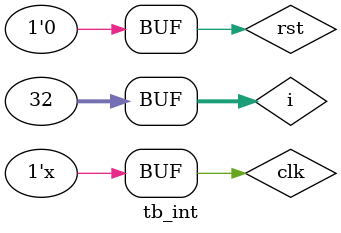
<source format=v>
`timescale 1ns / 1ps

module tb_fp();

    // for my IP
    reg [32 - 1 : 0] ain;
    reg [32 - 1 : 0] bin;
    reg [32 - 1 : 0] cin;
    reg rst;
    reg clk;
    wire [32 - 1 : 0] res;
    wire dvalid;
    reg [7 : 0] exp1;
    reg [7 : 0] exp2;
    reg [7 : 0] exp3;
    reg [22 : 0] man1;
    reg [22 : 0] man2;
    reg [22 : 0] man3;
    
    // for test
    integer i;
    // random test vector generation
    initial begin
        clk <= 0;
        rst <= 0;
        for(i = 0; i < 32; i = i + 1) begin
            exp1 = $urandom%(2 ** 7) + 8'd127; // 127 ~ 254
            exp2 = $urandom%(2 ** 7);          //   0 ~ 127
            exp3 = exp1 + exp2 - 8'd127;       //   0 ~ 254
            man1 = $urandom%(2 ** 23);
            man2 = $urandom%(2 ** 23);
            man3 = $urandom%(2 ** 23);
            
            ain = {1'b0, exp1, man1};
            bin = {1'b0, exp2, man2};
            cin = {1'b0, exp3, man3};
            #20;
        end
    end
    
    always #5 clk = ~clk;
    
    floating_point_MAC UUT(
        .aclk(clk),
        .aresetn(~rst),
        .s_axis_a_tvalid(1'b1),
        .s_axis_b_tvalid(1'b1),
        .s_axis_c_tvalid(1'b1),
        .s_axis_a_tdata(ain),
        .s_axis_b_tdata(bin),
        .s_axis_c_tdata(cin),
        .m_axis_result_tvalid(dvalid),
        .m_axis_result_tdata(res)
    );
    
endmodule

module tb_int();

    // for my IP
    reg [32 - 1 : 0] ain;
    reg [32 - 1 : 0] bin;
    reg [32 - 1 : 0] cin;
    reg rst;
    reg clk;
    wire [32 - 1 : 0] res;
    
    // for test
    integer i;
    // random test vector generation
    initial begin
        clk <= 0;
        rst <= 1;
        #20;
        rst <= 0;
        for(i = 0; i < 32; i = i + 1) begin            
            ain <= $urandom%(2 ** 16);
            bin <= $urandom%(2 ** 16);
            cin <= $urandom%(2 ** 31);
            #20;
        end
    end
    
    always #5 clk <= ~clk;
    
    integer_MAC UDT(
        .CLK(clk),
        .CE(1'b1),
        .SCLR(rst),
        .A(ain),
        .B(bin),
        .C(cin),
        .SUBTRACT(1'b0),
        .P(res)
    );
    
endmodule

</source>
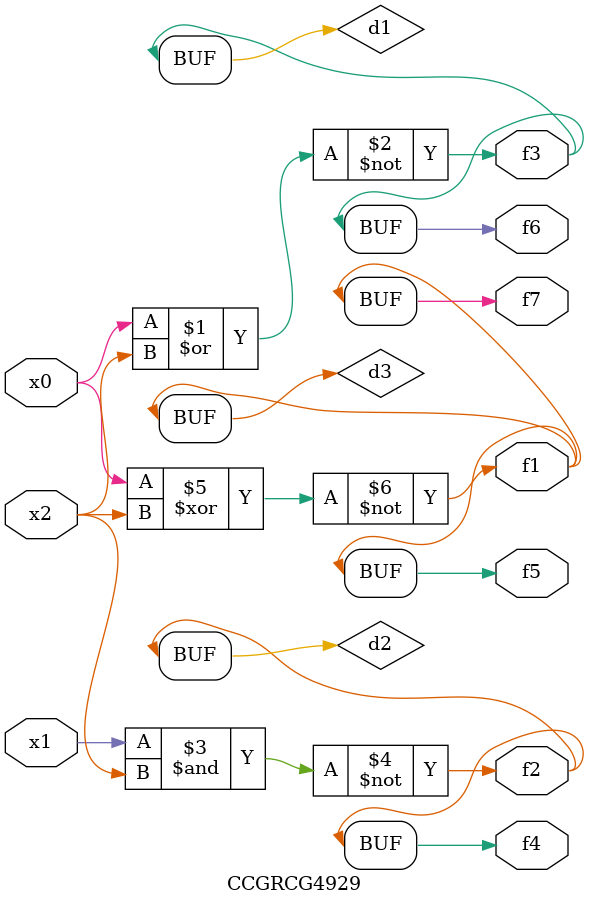
<source format=v>
module CCGRCG4929(
	input x0, x1, x2,
	output f1, f2, f3, f4, f5, f6, f7
);

	wire d1, d2, d3;

	nor (d1, x0, x2);
	nand (d2, x1, x2);
	xnor (d3, x0, x2);
	assign f1 = d3;
	assign f2 = d2;
	assign f3 = d1;
	assign f4 = d2;
	assign f5 = d3;
	assign f6 = d1;
	assign f7 = d3;
endmodule

</source>
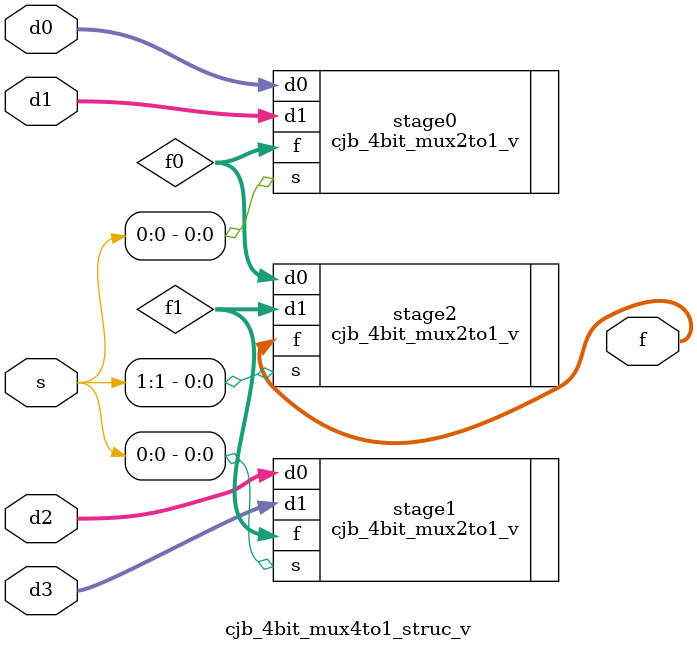
<source format=v>
module cjb_4bit_mux4to1_struc_v (d3, d2, d1, d0, s, f);

input	[3:0] d3, d2, d1, d0;
input [1:0] s;
output [3:0] f;
wire [3:0] f1, f0;

cjb_4bit_mux2to1_v stage0 (.d1 (d1), .d0 (d0), .s (s[0]), .f (f0));
cjb_4bit_mux2to1_v stage1 (.d1 (d3), .d0 (d2), .s (s[0]), .f (f1));
cjb_4bit_mux2to1_v stage2 (.d1 (f1), .d0 (f0), .s (s[1]), .f (f));

endmodule 
</source>
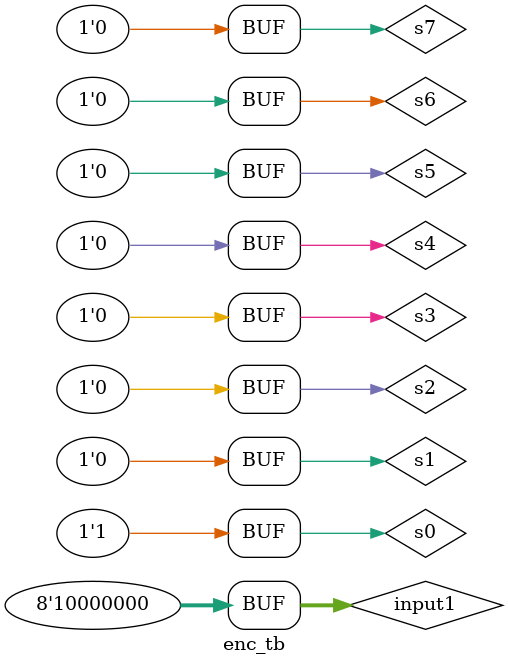
<source format=v>
`timescale 1ps/1ps

module encoder(in0, in1, in2, in3, in4, in5, in6, in7, res);
    input in0, in1, in2, in3, in4, in5, in6, in7;
    output [2:0] res;

    wire in0bar, in1bar, in2bar;

    assign in0bar = ~in0;
    assign in1bar = ~in1;
    assign in2bar = ~in2;

    or o0(res[2],in0, in1, in2, in3);
    or o1(res[1],in0, in1, in4, in5);
    or o2(res[0],in0, in2, in4, in6);


endmodule


module enc_tb;
  reg s0, s1, s2, s3, s4, s5, s6, s7;
  wire [2:0] res;
  wire [7:0]input1;

	encoder en(s0, s1, s2, s3, s4, s5, s6, s7, res);
    assign input1 = {s0,s1,s2,s3,s4,s5,s6,s7};
	initial begin

	#0  s0=1'b0; s1=1'b0; s2=1'b0; s3=1'b0; s4=1'b0; s5=1'b0; s6=1'b0; s7=1'b1;
    #1  s0=1'b0; s1=1'b0; s2=1'b0; s3=1'b0; s4=1'b0; s5=1'b0; s6=1'b1; s7=1'b0;
    #1  s0=1'b0; s1=1'b0; s2=1'b0; s3=1'b0; s4=1'b0; s5=1'b1; s6=1'b0; s7=1'b0;
    #1  s0=1'b0; s1=1'b0; s2=1'b0; s3=1'b0; s4=1'b1; s5=1'b0; s6=1'b0; s7=1'b0;
    #1  s0=1'b0; s1=1'b0; s2=1'b0; s3=1'b1; s4=1'b0; s5=1'b0; s6=1'b0; s7=1'b0;
    #1  s0=1'b0; s1=1'b0; s2=1'b1; s3=1'b0; s4=1'b0; s5=1'b0; s6=1'b0; s7=1'b0;
    #1  s0=1'b0; s1=1'b1; s2=1'b0; s3=1'b0; s4=1'b0; s5=1'b0; s6=1'b0; s7=1'b0;
    #1  s0=1'b1; s1=1'b0; s2=1'b0; s3=1'b0; s4=1'b0; s5=1'b0; s6=1'b0; s7=1'b0;

	end

	initial begin

    $dumpfile("q4.vcd");
    $dumpvars(0,enc_tb);
	$monitor("%d\t %b%b%b%b%b%b%b%b\t %b ",$time,s0, s1, s2, s3, s4, s5, s6, s7, res);

	end
endmodule

</source>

================

Work instruction - Print every entry above again, exactly as written. Leave the images out.

Task response -
<source format=v>
`timescale 1ns / 1ps

module tb_fp();

    // for my IP
    reg [32 - 1 : 0] ain;
    reg [32 - 1 : 0] bin;
    reg [32 - 1 : 0] cin;
    reg rst;
    reg clk;
    wire [32 - 1 : 0] res;
    wire dvalid;
    reg [7 : 0] exp1;
    reg [7 : 0] exp2;
    reg [7 : 0] exp3;
    reg [22 : 0] man1;
    reg [22 : 0] man2;
    reg [22 : 0] man3;
    
    // for test
    integer i;
    // random test vector generation
    initial begin
        clk <= 0;
        rst <= 0;
        for(i = 0; i < 32; i = i + 1) begin
            exp1 = $urandom%(2 ** 7) + 8'd127; // 127 ~ 254
            exp2 = $urandom%(2 ** 7);          //   0 ~ 127
            exp3 = exp1 + exp2 - 8'd127;       //   0 ~ 254
            man1 = $urandom%(2 ** 23);
            man2 = $urandom%(2 ** 23);
            man3 = $urandom%(2 ** 23);
            
            ain = {1'b0, exp1, man1};
            bin = {1'b0, exp2, man2};
            cin = {1'b0, exp3, man3};
            #20;
        end
    end
    
    always #5 clk = ~clk;
    
    floating_point_MAC UUT(
        .aclk(clk),
        .aresetn(~rst),
        .s_axis_a_tvalid(1'b1),
        .s_axis_b_tvalid(1'b1),
        .s_axis_c_tvalid(1'b1),
        .s_axis_a_tdata(ain),
        .s_axis_b_tdata(bin),
        .s_axis_c_tdata(cin),
        .m_axis_result_tvalid(dvalid),
        .m_axis_result_tdata(res)
    );
    
endmodule

module tb_int();

    // for my IP
    reg [32 - 1 : 0] ain;
    reg [32 - 1 : 0] bin;
    reg [32 - 1 : 0] cin;
    reg rst;
    reg clk;
    wire [32 - 1 : 0] res;
    
    // for test
    integer i;
    // random test vector generation
    initial begin
        clk <= 0;
        rst <= 1;
        #20;
        rst <= 0;
        for(i = 0; i < 32; i = i + 1) begin            
            ain <= $urandom%(2 ** 16);
            bin <= $urandom%(2 ** 16);
            cin <= $urandom%(2 ** 31);
            #20;
        end
    end
    
    always #5 clk <= ~clk;
    
    integer_MAC UDT(
        .CLK(clk),
        .CE(1'b1),
        .SCLR(rst),
        .A(ain),
        .B(bin),
        .C(cin),
        .SUBTRACT(1'b0),
        .P(res)
    );
    
endmodule

</source>
<source format=v>
module CCGRCG4929(
	input x0, x1, x2,
	output f1, f2, f3, f4, f5, f6, f7
);

	wire d1, d2, d3;

	nor (d1, x0, x2);
	nand (d2, x1, x2);
	xnor (d3, x0, x2);
	assign f1 = d3;
	assign f2 = d2;
	assign f3 = d1;
	assign f4 = d2;
	assign f5 = d3;
	assign f6 = d1;
	assign f7 = d3;
endmodule

</source>
<source format=v>
module cjb_4bit_mux4to1_struc_v (d3, d2, d1, d0, s, f);

input	[3:0] d3, d2, d1, d0;
input [1:0] s;
output [3:0] f;
wire [3:0] f1, f0;

cjb_4bit_mux2to1_v stage0 (.d1 (d1), .d0 (d0), .s (s[0]), .f (f0));
cjb_4bit_mux2to1_v stage1 (.d1 (d3), .d0 (d2), .s (s[0]), .f (f1));
cjb_4bit_mux2to1_v stage2 (.d1 (f1), .d0 (f0), .s (s[1]), .f (f));

endmodule 
</source>
<source format=v>
`timescale 1ps/1ps

module encoder(in0, in1, in2, in3, in4, in5, in6, in7, res);
    input in0, in1, in2, in3, in4, in5, in6, in7;
    output [2:0] res;

    wire in0bar, in1bar, in2bar;

    assign in0bar = ~in0;
    assign in1bar = ~in1;
    assign in2bar = ~in2;

    or o0(res[2],in0, in1, in2, in3);
    or o1(res[1],in0, in1, in4, in5);
    or o2(res[0],in0, in2, in4, in6);


endmodule


module enc_tb;
  reg s0, s1, s2, s3, s4, s5, s6, s7;
  wire [2:0] res;
  wire [7:0]input1;

	encoder en(s0, s1, s2, s3, s4, s5, s6, s7, res);
    assign input1 = {s0,s1,s2,s3,s4,s5,s6,s7};
	initial begin

	#0  s0=1'b0; s1=1'b0; s2=1'b0; s3=1'b0; s4=1'b0; s5=1'b0; s6=1'b0; s7=1'b1;
    #1  s0=1'b0; s1=1'b0; s2=1'b0; s3=1'b0; s4=1'b0; s5=1'b0; s6=1'b1; s7=1'b0;
    #1  s0=1'b0; s1=1'b0; s2=1'b0; s3=1'b0; s4=1'b0; s5=1'b1; s6=1'b0; s7=1'b0;
    #1  s0=1'b0; s1=1'b0; s2=1'b0; s3=1'b0; s4=1'b1; s5=1'b0; s6=1'b0; s7=1'b0;
    #1  s0=1'b0; s1=1'b0; s2=1'b0; s3=1'b1; s4=1'b0; s5=1'b0; s6=1'b0; s7=1'b0;
    #1  s0=1'b0; s1=1'b0; s2=1'b1; s3=1'b0; s4=1'b0; s5=1'b0; s6=1'b0; s7=1'b0;
    #1  s0=1'b0; s1=1'b1; s2=1'b0; s3=1'b0; s4=1'b0; s5=1'b0; s6=1'b0; s7=1'b0;
    #1  s0=1'b1; s1=1'b0; s2=1'b0; s3=1'b0; s4=1'b0; s5=1'b0; s6=1'b0; s7=1'b0;

	end

	initial begin

    $dumpfile("q4.vcd");
    $dumpvars(0,enc_tb);
	$monitor("%d\t %b%b%b%b%b%b%b%b\t %b ",$time,s0, s1, s2, s3, s4, s5, s6, s7, res);

	end
endmodule

</source>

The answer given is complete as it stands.